Ну, и самое главное - гном был романтичен до ужаса.
Пылкое воображение рисовало ему кровавые эпичные сражения, где он - огромный и сильный великан, - крушит всякую нечисть, пристукивает ее кулаком промеж глаз, или повергает копьем на обагренную кровью траву. Гном и в самом деле был уверен, что сможет справиться с любым чудовищем.
Гоблинов он увидел один раз, и то мельком - когда Акмаль прогнал его из трюма, собираясь там ободрать с добычи Эвана шкурки и выделать их. Ни о коварстве этих странных зелено-черных тварей, ни о многочисленных зубах, ни о привычке лакомиться путниками Ромео, разумеется, не слышал.
- Я покажу тебе, - пыхтел гном, взбираясь на сопротивляющийся стул и спуская сонную ворчащую Лору на землю, - что такое настоящий мужчина!
Лора на настоящих мужчин смотреть не хотела и огрызалась.
В мечтах гном, могучий и бесстрашный, на своем верном скакуне добирался таки до похитителя, а потом... потом Ромео толком еще не определился, чего хочет.
С одной стороны, после тяжкой битвы с чудовищем, было бы неплохо пасть, всему израненному, но непобежденному.
- Вот тогда ты поплачешь, пр-р-рекрасная Евангелина! - бормотал гном, толкая Лору ногой под зад, чтобы она бодрее шла по следу Евангелины. - Тогда ты зар-рыдаешь, поняв, какого мужчину потер-ряла, но будет поздно! Да! Я умру! И не пытайся меня даже уговар-р-ривать не помирать! Умру тебе назло! Стр-р-радай и р-р-р-раскаивайся в том, что своими капризами погубила гер-р-роя!
С другой стороны, жестоко уязвленный равнодушием Евангелины к собственной персоне, гном жаждал отомстить. В своих мечтах он был огромным, сильным и героическим. На шею ему вешались девушки и дарили цветы. И он сгребал их в охапку, и тащил на танцы, провожаемый несчастным взглядом одинокой, всеми брошенной Евангелины.
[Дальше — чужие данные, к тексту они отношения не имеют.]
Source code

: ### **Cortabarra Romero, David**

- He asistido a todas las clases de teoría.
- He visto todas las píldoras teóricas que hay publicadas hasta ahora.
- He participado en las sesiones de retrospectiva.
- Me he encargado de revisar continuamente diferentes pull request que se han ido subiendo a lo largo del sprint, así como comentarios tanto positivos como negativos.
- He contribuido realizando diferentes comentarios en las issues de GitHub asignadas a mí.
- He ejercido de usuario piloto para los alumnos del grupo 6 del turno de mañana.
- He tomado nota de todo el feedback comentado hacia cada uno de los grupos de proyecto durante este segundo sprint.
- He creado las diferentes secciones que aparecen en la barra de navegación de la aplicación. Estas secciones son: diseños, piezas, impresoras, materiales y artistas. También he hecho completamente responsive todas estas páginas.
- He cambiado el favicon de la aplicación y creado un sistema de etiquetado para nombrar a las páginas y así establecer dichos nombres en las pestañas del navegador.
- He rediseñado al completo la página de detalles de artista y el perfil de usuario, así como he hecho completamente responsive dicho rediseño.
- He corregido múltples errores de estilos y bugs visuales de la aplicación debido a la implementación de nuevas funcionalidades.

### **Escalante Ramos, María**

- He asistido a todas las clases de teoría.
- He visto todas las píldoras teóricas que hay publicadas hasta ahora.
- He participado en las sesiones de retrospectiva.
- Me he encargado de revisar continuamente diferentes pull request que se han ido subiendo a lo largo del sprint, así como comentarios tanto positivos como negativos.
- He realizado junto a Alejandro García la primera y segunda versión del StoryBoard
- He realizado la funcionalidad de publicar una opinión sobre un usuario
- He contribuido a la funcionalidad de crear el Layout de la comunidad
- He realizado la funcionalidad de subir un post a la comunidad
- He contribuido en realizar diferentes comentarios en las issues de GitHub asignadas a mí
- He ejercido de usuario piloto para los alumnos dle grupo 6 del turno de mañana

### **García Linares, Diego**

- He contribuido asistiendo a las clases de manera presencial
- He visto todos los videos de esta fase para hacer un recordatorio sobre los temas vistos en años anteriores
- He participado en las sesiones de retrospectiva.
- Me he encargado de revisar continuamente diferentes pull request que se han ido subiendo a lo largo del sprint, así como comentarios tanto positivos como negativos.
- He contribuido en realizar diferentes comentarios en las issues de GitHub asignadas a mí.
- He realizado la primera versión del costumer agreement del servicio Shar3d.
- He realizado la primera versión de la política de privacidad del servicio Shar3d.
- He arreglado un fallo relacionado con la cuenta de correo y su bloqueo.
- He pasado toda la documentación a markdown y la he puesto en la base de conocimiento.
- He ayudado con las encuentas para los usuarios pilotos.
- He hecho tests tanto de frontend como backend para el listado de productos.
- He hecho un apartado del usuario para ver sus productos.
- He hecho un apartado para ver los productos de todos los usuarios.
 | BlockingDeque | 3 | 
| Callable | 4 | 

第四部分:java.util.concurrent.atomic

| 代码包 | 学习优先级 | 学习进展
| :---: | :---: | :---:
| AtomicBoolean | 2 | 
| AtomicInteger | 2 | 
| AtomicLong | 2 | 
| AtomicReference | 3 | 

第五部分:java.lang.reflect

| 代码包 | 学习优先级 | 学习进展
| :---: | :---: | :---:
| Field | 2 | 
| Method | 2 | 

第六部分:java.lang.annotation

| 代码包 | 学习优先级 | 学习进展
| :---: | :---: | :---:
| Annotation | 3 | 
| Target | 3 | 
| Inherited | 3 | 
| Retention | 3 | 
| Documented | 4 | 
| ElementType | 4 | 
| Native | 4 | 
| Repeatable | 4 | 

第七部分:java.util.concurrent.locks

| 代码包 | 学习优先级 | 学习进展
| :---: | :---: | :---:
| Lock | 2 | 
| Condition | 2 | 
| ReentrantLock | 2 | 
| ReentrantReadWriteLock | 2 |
- И не пр-р-роси! - небрежно бормотал гном, трясясь на стуле, который отчего-то перешел на бодрую рысь. - Я не вер-р-рнусь к тебе! Впрочем, если хорошо попросишь... я, так и быть, подумаю. Но не вер-рнусь, ха-ха-ха-ха!
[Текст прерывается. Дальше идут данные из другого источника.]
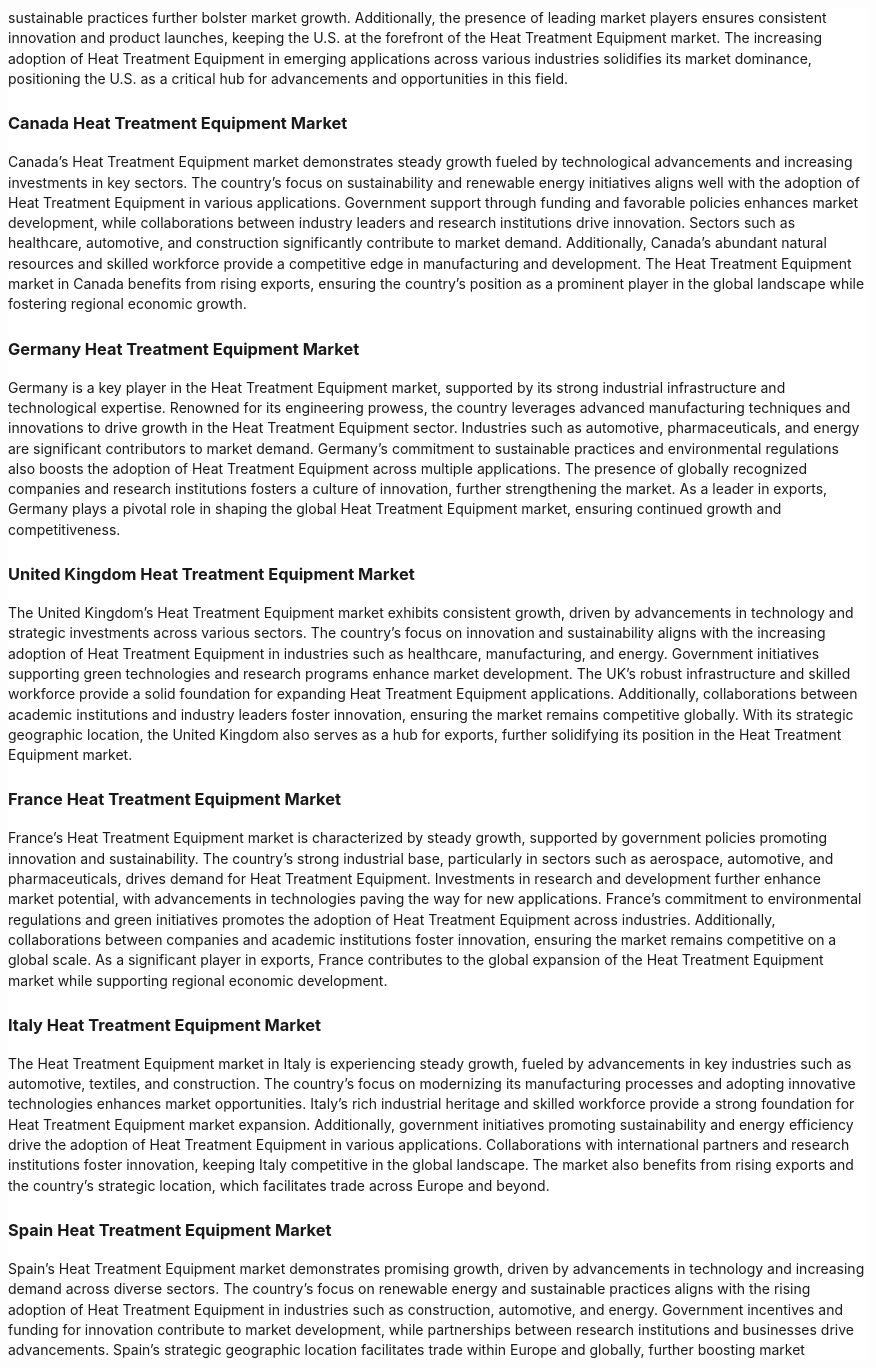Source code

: sustainable practices further bolster market growth. Additionally, the presence of leading market players ensures consistent innovation and product launches, keeping the U.S. at the forefront of the Heat Treatment Equipment market. The increasing adoption of Heat Treatment Equipment in emerging applications across various industries solidifies its market dominance, positioning the U.S. as a critical hub for advancements and opportunities in this field.</p><h3>Canada Heat Treatment Equipment Market</h3><p>Canada&rsquo;s Heat Treatment Equipment market demonstrates steady growth fueled by technological advancements and increasing investments in key sectors. The country&rsquo;s focus on sustainability and renewable energy initiatives aligns well with the adoption of Heat Treatment Equipment in various applications. Government support through funding and favorable policies enhances market development, while collaborations between industry leaders and research institutions drive innovation. Sectors such as healthcare, automotive, and construction significantly contribute to market demand. Additionally, Canada&rsquo;s abundant natural resources and skilled workforce provide a competitive edge in manufacturing and development. The Heat Treatment Equipment market in Canada benefits from rising exports, ensuring the country&rsquo;s position as a prominent player in the global landscape while fostering regional economic growth.</p><h3>Germany Heat Treatment Equipment Market</h3><p>Germany is a key player in the Heat Treatment Equipment market, supported by its strong industrial infrastructure and technological expertise. Renowned for its engineering prowess, the country leverages advanced manufacturing techniques and innovations to drive growth in the Heat Treatment Equipment sector. Industries such as automotive, pharmaceuticals, and energy are significant contributors to market demand. Germany&rsquo;s commitment to sustainable practices and environmental regulations also boosts the adoption of Heat Treatment Equipment across multiple applications. The presence of globally recognized companies and research institutions fosters a culture of innovation, further strengthening the market. As a leader in exports, Germany plays a pivotal role in shaping the global Heat Treatment Equipment market, ensuring continued growth and competitiveness.</p><h3>United Kingdom Heat Treatment Equipment Market</h3><p>The United Kingdom&rsquo;s Heat Treatment Equipment market exhibits consistent growth, driven by advancements in technology and strategic investments across various sectors. The country&rsquo;s focus on innovation and sustainability aligns with the increasing adoption of Heat Treatment Equipment in industries such as healthcare, manufacturing, and energy. Government initiatives supporting green technologies and research programs enhance market development. The UK&rsquo;s robust infrastructure and skilled workforce provide a solid foundation for expanding Heat Treatment Equipment applications. Additionally, collaborations between academic institutions and industry leaders foster innovation, ensuring the market remains competitive globally. With its strategic geographic location, the United Kingdom also serves as a hub for exports, further solidifying its position in the Heat Treatment Equipment market.</p><h3>France Heat Treatment Equipment Market</h3><p>France&rsquo;s Heat Treatment Equipment market is characterized by steady growth, supported by government policies promoting innovation and sustainability. The country&rsquo;s strong industrial base, particularly in sectors such as aerospace, automotive, and pharmaceuticals, drives demand for Heat Treatment Equipment. Investments in research and development further enhance market potential, with advancements in technologies paving the way for new applications. France&rsquo;s commitment to environmental regulations and green initiatives promotes the adoption of Heat Treatment Equipment across industries. Additionally, collaborations between companies and academic institutions foster innovation, ensuring the market remains competitive on a global scale. As a significant player in exports, France contributes to the global expansion of the Heat Treatment Equipment market while supporting regional economic development.</p><h3>Italy Heat Treatment Equipment Market</h3><p>The Heat Treatment Equipment market in Italy is experiencing steady growth, fueled by advancements in key industries such as automotive, textiles, and construction. The country&rsquo;s focus on modernizing its manufacturing processes and adopting innovative technologies enhances market opportunities. Italy&rsquo;s rich industrial heritage and skilled workforce provide a strong foundation for Heat Treatment Equipment market expansion. Additionally, government initiatives promoting sustainability and energy efficiency drive the adoption of Heat Treatment Equipment in various applications. Collaborations with international partners and research institutions foster innovation, keeping Italy competitive in the global landscape. The market also benefits from rising exports and the country&rsquo;s strategic location, which facilitates trade across Europe and beyond.</p><h3>Spain Heat Treatment Equipment Market</h3><p>Spain&rsquo;s Heat Treatment Equipment market demonstrates promising growth, driven by advancements in technology and increasing demand across diverse sectors. The country&rsquo;s focus on renewable energy and sustainable practices aligns with the rising adoption of Heat Treatment Equipment in industries such as construction, automotive, and energy. Government incentives and funding for innovation contribute to market development, while partnerships between research institutions and businesses drive advancements. Spain&rsquo;s strategic geographic location facilitates trade within Europe and globally, further boosting market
Он так развеселился, попеременно представляя себя то мертвым, то живым и окруженным девушками, что душа его возликовала, и гном совершенно позабыл о какой-либо безопасности. Он хохотал, понукал стул и вел длинные диалоги с воображаемой Евангелиной, не забывая прихлебывать из своей походной фляжки.
Содержимое фляжки он позаимствовал у своего хозяина, дракона Роланда, когда пиво кончилось. Дракон пива не пил, а та темная жидкость, которая обманчиво пахла сладким шоколадом, и которую Ромео перелил тайком в свою фляжку из хрустального графинчика, огнем обжигала глотку гнома и дважды валила его со стула в траву.
Стул, фыркая, нехотя возвращался к поверженному герою, у которого перед глазами звезды плясали, гном вскарабкивался на бархатную подушку на сидении с криком «всех убью, один останусь!», и путешествие во мрак продолжалось.
Третье падение было фатальным; Лора, вырвав поводок из рук гнома, со скрежетом скрылась в ночи. Стул, топоча ножками по тропинке, исчез в неизвестном направлении, и гном остался один посреди леса. Один, пьян, и побит о землю при падении.
Впрочем, не один.
Из-под ближайшего куста на него смотрели огромные желтые волчьи глазища. Внимательный гном, хорошо видящий в темноте, даже рассмотрел оскаленные недобро клыки, и недоброе рычание тоже расслышал.
- О, Берни, - сказал нетрезвый гном, не отдающий себе отчета в том, как далеко его стул унес от места стоянки. - А ты чего тут один, под кустом, глаза пучишь? Тоже живот крутит?
Рычание перешло в захлебывающееся от злости, и гном задом наперед начал отползать от кустов, трезвея и понимая, что под этим кустом крутит живот не Берни.